Work instructions:
**A)** In the essay on historical analogies, what historical experience did opponents of the 2003 invasion of Iraq cite?
**B)** Write the next part of the essay on historical analogies, picking up after its final sentence.

Excerpt:
◆ ◆ ◆ ◆ ◆

A Single Historical Lesson can be More Dangerous than None
Iran is not 2003 Iraq, or 1938 Germany.
This is not a current events blog, and I will not turn it into one. However, Israel and Iran are obviously all over the news, and discussion of nuclear weapons and US intervention is bringing out all the usual historical analogies. These analogies are directly relevant to the focus of this blog, and I even mentioned some of them in my initial launch article three years ago.
This won’t be a long historical deep-dive, and I won’t attempt to wade into the actual merits and discussion of anything going on right now in the Middle East or America. Historical attention is fundamentally shaped by the concerns of the present, but I don’t consider it my place to offer punditry or factional talking points. Ideally, studying history well should serve all parties and interests.
We use history to understand the origins of the present, and as an aide and guide in decision-making about the future. However, while “those who don’t study history are doomed to repeat it” is a popular aphorism, it’s also the case that many of the greatest mistakes in history were carried out by actors who thought they were learning from the laws and lessons of history. Sometimes, little or no historical knowledge is actually worse than none at all.
Three years ago, I wrote about how, in the runup to the 2003 invasion of Iraq, proponents of the war constantly referenced Neville Chamberlain’s appeasement of Hitler in 1938, while opponents of the war cited the experience of Vietnam and the prospect of the U.S. getting drawn into another quagmire.
Arguably, both positions were wrong, though not to the same degree. The invasion of Iraq today is widely seen as a strategic blunder, and one wishes that the Bush administration had spent much more time examining the tribal history of Iraq and its Sunni/Shia sectarian divide, and drawing historical lessons from counter-insurgencies (America in the Philippines, the French in Algeria, The Romans in Spain and Judea, Charlemagne in Germany, Napoleon in Spain, etc). Advocates of the war drew on the wrong historical lesson, and missed many others that would have been more helpful.
However, the critics of the war weren’t entirely correct either. For while the U.S. invasion of Iraq began to look like a failure by 2005, Bush’s famous Surge (in the face of fierce domestic opposition) and pivot to robust counter-insurgency in 2006 actually worked. It has already been somewhat forgotten that by 2008, Iraq was actually much more stable and peaceful than critics predicted in 2005. That doesn’t justify the initial invasion, but it also means that only focusing on Vietnam wasn’t the most helpful analogy.

◆ ◆ ◆ ◆ ◆

Data:
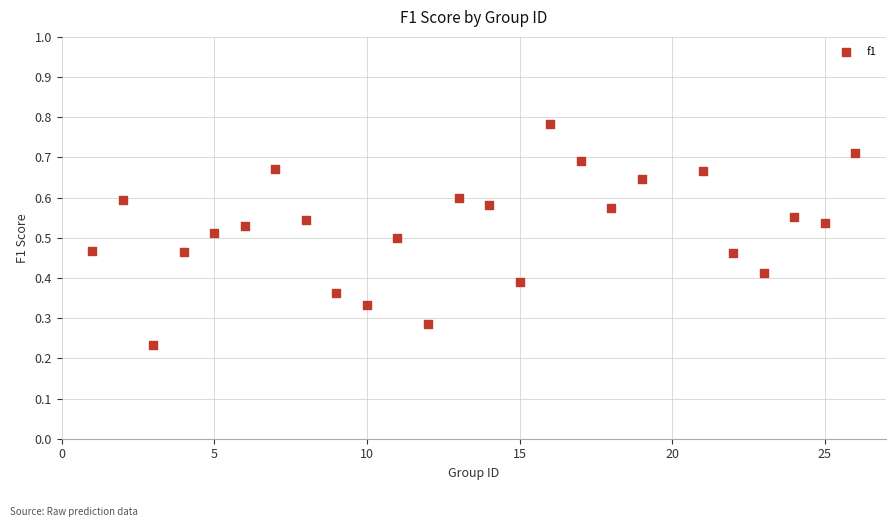

Count the number of points in this scatter plot.

25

◆ ◆ ◆ ◆ ◆

Exercise answers:
**A)** They cited Vietnam and the prospect of the U.S. getting drawn into another quagmire.

**B)**
In fact, with the benefit of hindsight, it’s possible that there was actually another much more important lesson from Vietnam that was ignored; that mistakes abroad could lead to the collapse of public trust and confidence of America’s role and power in the world. Much of the last half-decade or so has, at times, felt a bit like the malaise of the 1970’s, with a loss of public trust in major institutions, and doubt about whether America is a force for good. In both Vietnam and Iraq, the moral and psychological cost was arguably greater than the financial and military cost. That historical lesson from Vietnam feels much more salient at the moment, though it was not widely predicted at the time, as far as I can remember.
America does not have much of a tradition of grand strategic thinking. Historically, Americans can be somewhat manic about foreign policy, dramatically swinging from one pendulum extreme to the other. Starting just before 1900, the American public experienced in just four decades:
Jingoistic imperialism during the Spanish-American War
Studious non-interventionism during the initial years of WW I
Messianic Wilsonian “make the world safe for Democracy” expeditionary warfare
Explicit isolationism and an “America First” withdrawal from the world
Naïve outlaw-all-war peace-treaties and arms-limitations during the 1920’s and 1930s
Becoming the Arsenal of Democracy, world hegemon, and the greatest superpower in history by 1945.
Viewed in this light, the fervent outpouring of patriotism and desire to nation-build in the Middle East following 9/11, and subsequent backlash of American popular opinion against that project over the last decade or so, has plenty of precedent.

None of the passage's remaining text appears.